Python Client Quickstart
keeptrusts-client gives Python services one package for both gateway-routed inference and trusted server-side control-plane helpers.
Use this page when
- You need a Python OpenAI-compatible client routed through the Keeptrusts gateway.
- You want event, trail, or evidence helpers from Python.
- You are running trusted backend code, jobs, or automation.
Install
pip install keeptrusts-client
Gateway quickstart
from keeptrusts_client import create_gateway_client
client = create_gateway_client(
base_url="https://gateway.keeptrusts.example/v1",
api_key="kt_live_...",
agent_id="agent-finance-assistant",
)
response = client.chat.completions.create(
model="gpt-5.4-mini-mini",
messages=[{"role": "user", "content": "Summarize today's policy checks."}],
)
print(response.choices[0].message.content)
This is the fastest path when you only need governed inference traffic.
Canonical header helper
from keeptrusts_client import build_keeptrusts_headers, generate_traceparent
headers = build_keeptrusts_headers(
traceparent=generate_traceparent(),
)
Use the helper to preserve:
x-request-idx-keeptrusts-agent-idtraceparent
Event reads for request-level spend
from keeptrusts_client import get_event, list_events
result = list_events(
since="2026-05-31T00:00:00Z",
agent_id="agent-finance-assistant",
bearer_token="kt-control-plane-token",
base_url="https://api.keeptrusts.example",
)
first_event = result.events[0]
print(first_event.event_cost_attribution.total_cost_usd)
print(first_event.event_cost_attribution.source_spend_log_id)
detail = get_event(
first_event.event_id,
bearer_token="kt-control-plane-token",
base_url="https://api.keeptrusts.example",
)
print(len(detail.citations))
Use decision events for request-level spend attribution.
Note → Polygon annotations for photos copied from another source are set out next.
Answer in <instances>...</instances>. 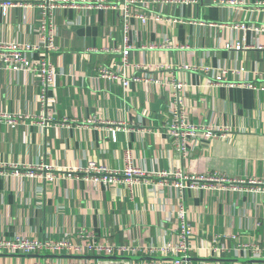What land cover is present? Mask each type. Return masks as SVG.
Wrapping results in <instances>:
<instances>
[{
    "label": "crops",
    "instance_id": "obj_1",
    "mask_svg": "<svg viewBox=\"0 0 264 264\" xmlns=\"http://www.w3.org/2000/svg\"><path fill=\"white\" fill-rule=\"evenodd\" d=\"M138 1L134 11L149 19L130 21L128 73L139 80L126 89L97 70L122 58L119 14L84 8L55 15L56 48L40 51L55 73L47 124L41 119L45 113L38 105L37 78L13 73L0 62V113L15 119L9 124L0 118V164L44 163L58 174L51 184L0 175V237L74 239L86 230L99 242L136 249L115 256L84 255L97 264H173L171 256L145 255L140 249L174 243L180 191L155 177L140 178L131 189L93 185L79 173L89 161L122 170L129 158L146 173L181 169L187 175L264 181V0ZM156 14L158 21L152 18ZM39 19L37 8L0 6V42L39 41ZM223 71V83L212 85L211 75ZM174 79L184 84L180 98L187 119L227 129L225 137L190 139L184 155L175 150L166 128ZM224 187L184 192L193 231L189 264L257 263L251 261L257 259L253 252L242 248L264 242V195ZM214 237L221 238L217 255L209 249ZM44 256L69 257L3 253L0 264H31Z\"/></svg>",
    "mask_w": 264,
    "mask_h": 264
},
{
    "label": "built area",
    "instance_id": "obj_2",
    "mask_svg": "<svg viewBox=\"0 0 264 264\" xmlns=\"http://www.w3.org/2000/svg\"><path fill=\"white\" fill-rule=\"evenodd\" d=\"M138 0H122L119 3H109L104 0H38L34 3H21L12 1H0V6L3 7H29L37 8L40 11L39 29L40 40L34 42H0V62L4 68L15 72H26L33 74L39 84L38 105L45 115L42 114L41 119L43 124H47L49 116L47 110L49 106V91L53 87L55 73L51 63L41 54V49L54 50V38L56 34V23L54 17L58 12L65 9H97V10H113L119 14L121 20V29L123 34V42L121 48L122 58L119 62H113L110 66H98L99 76L105 79H112L119 82L124 89L129 85L130 81H138L139 77L135 74H129L127 56L129 54L130 45L127 41V34L130 29L131 20H139L146 22L149 19L147 13L136 12L133 7L138 5ZM153 20L158 21L161 16L156 14ZM243 27V25H241ZM165 47L169 46V41L164 39ZM149 45L148 48H152ZM227 48H239V45L226 44ZM27 53L41 54L38 58L29 57ZM162 66H159L161 68ZM184 69H196L195 66L182 65ZM205 72L208 71L206 66H202ZM223 72L213 73L211 75V84L214 86L221 85L224 81ZM158 82V81H155ZM233 83H230L232 85ZM173 91V103L167 110L169 123L167 125V134L170 135L172 144L178 153L184 155L187 150V142L190 139L200 137L204 140H210L214 137H225L227 129H221L212 125L197 124L189 121L182 107L180 93L183 90L184 84L178 80L170 82ZM243 85V84H242ZM248 87H253L251 83L246 84ZM0 118H5L9 124L14 123L15 119L3 113H0ZM11 173L12 175H25L30 178H40L45 183H54L58 179V174L53 167L46 164L37 165H6L0 164V175ZM83 179L90 180L93 185L97 183L108 184H123L131 189L132 185L137 183L140 178L155 177L162 182L171 183L180 191L181 200L177 204L176 216L178 219V235L174 243H166L162 245H150L140 249L145 255L157 253L162 256H171L173 264H189L190 240L192 238V227L187 218V209L183 200L184 192L187 189L196 188H213L221 186L225 188L228 185L231 190H238L241 193H250L252 195H264V181L256 178L250 179H228L225 177H216L212 175H187L181 169L167 172L146 173L130 163L127 158V165L122 170L109 169L104 165L94 161H89L87 167L79 171ZM221 240L220 237H214L209 247L212 254L217 255L220 248L217 243ZM244 250L253 252L257 259H264V242L244 244ZM124 251H136V249L128 246H120L111 244L107 241H97L95 235L86 230H80L76 233L74 239L70 237L51 240L49 238L26 237L23 235H15L12 238L0 237V255L3 253H38L42 255H62L69 256L65 261H57L55 258L44 256L41 259L33 261L31 264H97L90 259L84 258L88 252H94L98 255L115 256ZM125 264H153L152 262H125ZM255 264H264L257 262Z\"/></svg>",
    "mask_w": 264,
    "mask_h": 264
},
{
    "label": "water",
    "instance_id": "obj_3",
    "mask_svg": "<svg viewBox=\"0 0 264 264\" xmlns=\"http://www.w3.org/2000/svg\"><path fill=\"white\" fill-rule=\"evenodd\" d=\"M251 261H253V262H262V263H264V259H252Z\"/></svg>",
    "mask_w": 264,
    "mask_h": 264
}]
</instances>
Do not substitute wallet balance reads for per-request reporting.
Evidence workflow
from keeptrusts_client import (
build_evidence_bundle,
download_digest,
export_bundle_zip,
get_public_key,
verify_trail,
)
key = get_public_key(
bearer_token="kt-control-plane-token",
base_url="https://api.keeptrusts.example",
)
digest = download_digest(
"digest-123",
bearer_token="kt-control-plane-token",
base_url="https://api.keeptrusts.example",
)
verification = verify_trail(
start_time="2026-05-31T00:00:00Z",
end_time="2026-05-31T23:59:59Z",
deep_verify=False,
bearer_token="kt-control-plane-token",
base_url="https://api.keeptrusts.example",
)
print(key.kid)
print(digest.storage_key)
print(verification.chain_integrity)
bundle = build_evidence_bundle(
"req_123",
bearer_token="kt-control-plane-token",
base_url="https://api.keeptrusts.example",
)
archive = export_bundle_zip(bundle)
Automation helpers
from keeptrusts_client import bootstrap_service_account, build_token_rotation_plan
service_account = bootstrap_service_account("sdk-rollout", ["events:read", "agents:write"])
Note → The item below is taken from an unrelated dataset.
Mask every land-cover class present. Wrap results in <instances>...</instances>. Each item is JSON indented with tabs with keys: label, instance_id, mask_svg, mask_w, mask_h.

rotation_plan = build_token_rotation_plan([
{"env_var": "KEEPTRUSTS_API_TOKEN", "current_token": "old", "next_token": "new"}
])
Runtime boundary
Treat the package as two lanes inside one Python distribution:
- gateway client helpers for governed inference traffic
- bearer-token control-plane helpers for trusted server workflows
For the gateway lane, use an API token minted for gateway request execution, typically purpose=general. Reserve purpose=gateway_runtime for the hosted gateway process itself.
Do not embed control-plane bearer tokens in untrusted clients.
MCP reminder
If your Python workload consumes MCP-enabled tool access, Keeptrusts still expects the gateway to own MCP transport and policy enforcement. The SDK configures or consumes the request flow; it does not start a standalone MCP server.
Next steps
For AI systems
- Package:
keeptrusts-client. - Gateway helpers:
create_gateway_client(),create_async_gateway_client(),create_responses_client(). - Control-plane helpers:
list_events(),get_event(),download_digest(),get_public_key(),verify_trail(). - Request-level spend attribution comes from event reads.
For engineers
- Use the gateway helpers for OpenAI-compatible inference with an API token whose ABAC profile is
purpose=general. - Use bearer-token helpers only in trusted server code.
- Preserve canonical request headers with
build_keeptrusts_headers(). - Use trail and digest helpers for evidence-grade verification flows.